Extracted records:
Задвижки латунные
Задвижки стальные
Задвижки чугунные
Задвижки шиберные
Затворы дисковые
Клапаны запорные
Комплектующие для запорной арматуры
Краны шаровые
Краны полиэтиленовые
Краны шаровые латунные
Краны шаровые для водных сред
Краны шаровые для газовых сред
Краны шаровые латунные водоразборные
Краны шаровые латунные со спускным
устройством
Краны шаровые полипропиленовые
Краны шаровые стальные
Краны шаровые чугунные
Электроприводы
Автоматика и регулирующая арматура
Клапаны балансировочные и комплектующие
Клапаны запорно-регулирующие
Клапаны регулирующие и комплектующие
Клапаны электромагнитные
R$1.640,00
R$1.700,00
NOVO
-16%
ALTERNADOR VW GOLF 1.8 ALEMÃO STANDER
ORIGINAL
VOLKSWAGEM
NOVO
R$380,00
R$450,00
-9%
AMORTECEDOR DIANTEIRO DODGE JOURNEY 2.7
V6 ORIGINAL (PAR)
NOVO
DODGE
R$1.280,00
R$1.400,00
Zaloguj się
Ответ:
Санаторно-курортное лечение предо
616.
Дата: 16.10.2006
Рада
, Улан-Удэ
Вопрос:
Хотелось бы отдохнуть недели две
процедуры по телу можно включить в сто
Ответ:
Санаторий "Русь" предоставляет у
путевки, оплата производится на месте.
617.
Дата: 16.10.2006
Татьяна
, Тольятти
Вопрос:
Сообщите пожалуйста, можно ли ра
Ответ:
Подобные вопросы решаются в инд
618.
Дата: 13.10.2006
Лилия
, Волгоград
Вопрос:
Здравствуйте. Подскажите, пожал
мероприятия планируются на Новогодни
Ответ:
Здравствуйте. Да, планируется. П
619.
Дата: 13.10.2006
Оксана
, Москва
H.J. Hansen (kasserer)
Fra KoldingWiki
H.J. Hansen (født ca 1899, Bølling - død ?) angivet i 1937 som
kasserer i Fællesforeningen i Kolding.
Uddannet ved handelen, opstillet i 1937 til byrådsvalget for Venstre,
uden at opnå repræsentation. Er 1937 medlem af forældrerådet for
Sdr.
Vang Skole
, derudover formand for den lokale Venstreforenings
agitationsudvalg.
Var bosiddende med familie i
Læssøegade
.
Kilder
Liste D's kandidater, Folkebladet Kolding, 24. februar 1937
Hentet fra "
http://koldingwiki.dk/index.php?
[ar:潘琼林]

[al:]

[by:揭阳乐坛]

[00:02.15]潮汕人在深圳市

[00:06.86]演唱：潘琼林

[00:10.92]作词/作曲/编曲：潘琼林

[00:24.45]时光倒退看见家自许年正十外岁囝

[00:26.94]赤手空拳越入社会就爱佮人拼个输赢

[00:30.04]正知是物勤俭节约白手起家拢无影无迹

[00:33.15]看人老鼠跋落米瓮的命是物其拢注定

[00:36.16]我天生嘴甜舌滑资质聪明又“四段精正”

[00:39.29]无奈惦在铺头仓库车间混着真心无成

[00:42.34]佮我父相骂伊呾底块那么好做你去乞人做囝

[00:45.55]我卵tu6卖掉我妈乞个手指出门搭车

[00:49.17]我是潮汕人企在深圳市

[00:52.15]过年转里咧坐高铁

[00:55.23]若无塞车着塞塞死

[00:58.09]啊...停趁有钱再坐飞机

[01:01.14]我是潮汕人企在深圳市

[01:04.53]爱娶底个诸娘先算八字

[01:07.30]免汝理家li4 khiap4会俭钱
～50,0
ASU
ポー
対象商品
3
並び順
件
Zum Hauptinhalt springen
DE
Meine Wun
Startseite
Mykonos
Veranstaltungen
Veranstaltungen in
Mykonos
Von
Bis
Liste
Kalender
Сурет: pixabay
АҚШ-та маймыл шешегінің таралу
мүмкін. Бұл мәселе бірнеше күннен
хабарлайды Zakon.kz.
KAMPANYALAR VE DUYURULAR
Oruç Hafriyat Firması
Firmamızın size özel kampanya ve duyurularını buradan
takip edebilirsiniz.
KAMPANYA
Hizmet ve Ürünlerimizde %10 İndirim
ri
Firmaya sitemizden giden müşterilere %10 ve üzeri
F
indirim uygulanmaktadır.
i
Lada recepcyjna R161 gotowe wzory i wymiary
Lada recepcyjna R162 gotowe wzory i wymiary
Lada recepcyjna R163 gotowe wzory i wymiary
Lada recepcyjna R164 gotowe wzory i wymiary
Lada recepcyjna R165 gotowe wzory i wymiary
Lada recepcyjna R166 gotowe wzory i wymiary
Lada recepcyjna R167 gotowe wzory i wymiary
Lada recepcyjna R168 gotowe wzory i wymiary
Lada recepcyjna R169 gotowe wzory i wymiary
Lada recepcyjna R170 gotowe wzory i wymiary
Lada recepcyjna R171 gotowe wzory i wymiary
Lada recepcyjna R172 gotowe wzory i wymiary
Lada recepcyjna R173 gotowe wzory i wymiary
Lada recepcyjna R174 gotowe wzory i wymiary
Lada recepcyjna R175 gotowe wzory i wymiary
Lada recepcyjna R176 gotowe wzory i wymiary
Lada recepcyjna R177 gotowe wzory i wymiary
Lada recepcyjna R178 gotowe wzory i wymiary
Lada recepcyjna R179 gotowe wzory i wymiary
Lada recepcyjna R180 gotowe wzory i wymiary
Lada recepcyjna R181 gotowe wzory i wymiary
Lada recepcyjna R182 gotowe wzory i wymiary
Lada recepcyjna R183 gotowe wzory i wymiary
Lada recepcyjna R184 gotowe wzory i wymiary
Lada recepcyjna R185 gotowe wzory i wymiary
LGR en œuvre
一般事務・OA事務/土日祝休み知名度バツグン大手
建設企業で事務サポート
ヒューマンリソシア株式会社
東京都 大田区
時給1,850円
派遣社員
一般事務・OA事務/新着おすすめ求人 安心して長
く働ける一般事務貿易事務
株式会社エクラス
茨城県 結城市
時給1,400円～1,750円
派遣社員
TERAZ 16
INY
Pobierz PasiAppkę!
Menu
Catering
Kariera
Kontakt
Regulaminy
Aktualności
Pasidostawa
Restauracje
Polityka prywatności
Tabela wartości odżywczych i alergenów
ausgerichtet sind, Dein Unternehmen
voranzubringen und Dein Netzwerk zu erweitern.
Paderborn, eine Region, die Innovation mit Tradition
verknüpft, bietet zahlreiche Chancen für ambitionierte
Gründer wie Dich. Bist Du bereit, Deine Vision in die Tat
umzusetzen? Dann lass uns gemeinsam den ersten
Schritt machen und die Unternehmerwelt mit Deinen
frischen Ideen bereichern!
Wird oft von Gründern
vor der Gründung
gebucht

Task brief:
Lay out the lines of the items as a JSON list of strings, one string per line, starting with the line that contains "[00:39.29]无奈惦在铺头仓库车间混着真心无成" and going on through the line that contains "[01:04.53]爱娶底个诸娘先算八字". Leave out blank lines.

Response box:
[
  "[00:39.29]无奈惦在铺头仓库车间混着真心无成",
  "[00:42.34]佮我父相骂伊呾底块那么好做你去乞人做囝",
  "[00:45.55]我卵tu6卖掉我妈乞个手指出门搭车",
  "[00:49.17]我是潮汕人企在深圳市",
  "[00:52.15]过年转里咧坐高铁",
  "[00:55.23]若无塞车着塞塞死",
  "[00:58.09]啊...停趁有钱再坐飞机",
  "[01:01.14]我是潮汕人企在深圳市",
  "[01:04.53]爱娶底个诸娘先算八字"
]